True religion is a right temperament towards God and Creation. It is, in two words, gratitude and goodwill. It is gratitude to God that leads us to goodwill to others. Love of God opens the way for us to love our neighbor as a part of ourselves. This is at the heart of true religion. We cannot emphasize this too much. From this heart of religion flows the happiness for which we were made. We are happy first in the consciousness of God’s favor, which indeed is better than life itself. We are happy, next, in our constant communion with the Father, and with Jesus Christ. Then, we are happy in all the heavenly tempers, which are given by the Holy Spirit, by which our happiness increases as we “grow up into the measure of the full stature of Christ.” (Ephesians 4:13).

But how little is this religion experienced? We need to hear the lamentation of a dying saint, Mr. Haliburton of St. Andrew’s in Scotland, who said: “I am afraid a kind of rational religion is more and more prevailing among us; a religion that has nothing of Christ belonging to it … even among those who call themselves Christians.” We live in a time when many focus on our “duty to neighbor” as the essence of religion and forget about our relationship with God. Philosophers like Rousseau, Voltaire, and Hume have extolled humanity to the skies as the essence of religion, sparing no pains to establish a religion that should stand on its own foundation, independent of any revelation.

It is no wonder that this religion should grow fashionable. But call it what you please -- humanity, virtue, morality -- it is neither better nor worse than Atheism. This religion puts “asunder what God has joined” – love of God with love of neighbor. We cannot thrust God out of the world that God has made, perhaps believing that “since he gave things their beginning, and set this whirligig a-spinning, he had not concerned himself with these trifles, but let everything take its own course.” On the contrary, we have the fullest evidence that the eternal, omnipresent, omnipotent, all-wise Spirit continually superintends whatever is created. God governs, from everlasting to everlasting. Whoever teaches happiness without God are monsters, and the pest of society.

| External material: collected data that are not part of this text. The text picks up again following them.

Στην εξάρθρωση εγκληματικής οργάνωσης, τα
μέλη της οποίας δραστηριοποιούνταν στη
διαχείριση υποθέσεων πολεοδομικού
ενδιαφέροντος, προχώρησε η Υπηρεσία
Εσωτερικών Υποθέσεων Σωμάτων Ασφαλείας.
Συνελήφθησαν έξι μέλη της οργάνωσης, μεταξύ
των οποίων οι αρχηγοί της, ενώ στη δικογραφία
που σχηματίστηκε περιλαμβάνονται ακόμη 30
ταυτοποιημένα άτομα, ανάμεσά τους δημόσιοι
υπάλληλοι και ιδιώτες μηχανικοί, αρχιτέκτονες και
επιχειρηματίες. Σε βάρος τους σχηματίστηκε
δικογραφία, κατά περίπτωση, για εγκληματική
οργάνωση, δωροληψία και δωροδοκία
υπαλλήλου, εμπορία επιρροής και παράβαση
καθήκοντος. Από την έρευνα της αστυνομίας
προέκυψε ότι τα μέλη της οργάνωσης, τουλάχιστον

We know, by scripture and by experience, that true happiness cannot be found until we discover that sin is the root of all misery and that the mercy of God is the remedy. By the blood of Jesus, we are redeemed or “brought back” into a relationship with God. By the Holy Spirit, the love of God is then “shed abroad in our hearts.” (Romans 5:5). By this love, we are transformed into humble, gentle, and patient witnesses to the ways of God, always thankful in every step for God’s abiding providence. This is true holiness. This is true happiness. The goodwill or benevolence that springs from this relationship is, what we can call, true religion.

Therefore, make this your desire – to walk in the path of God’s love. Beware of any who take only half of religion for the whole. Love God and love neighbor as yourself. Put no other rule before this one, and no other gods before this God, who is not the Creator only, but also the Redeemer, Sustainer, Preserver, Sanctifier, Comforter, Savior, Lord, and Friend. From God’s fountain let every action and affection flow in gratitude and good-will. Amen.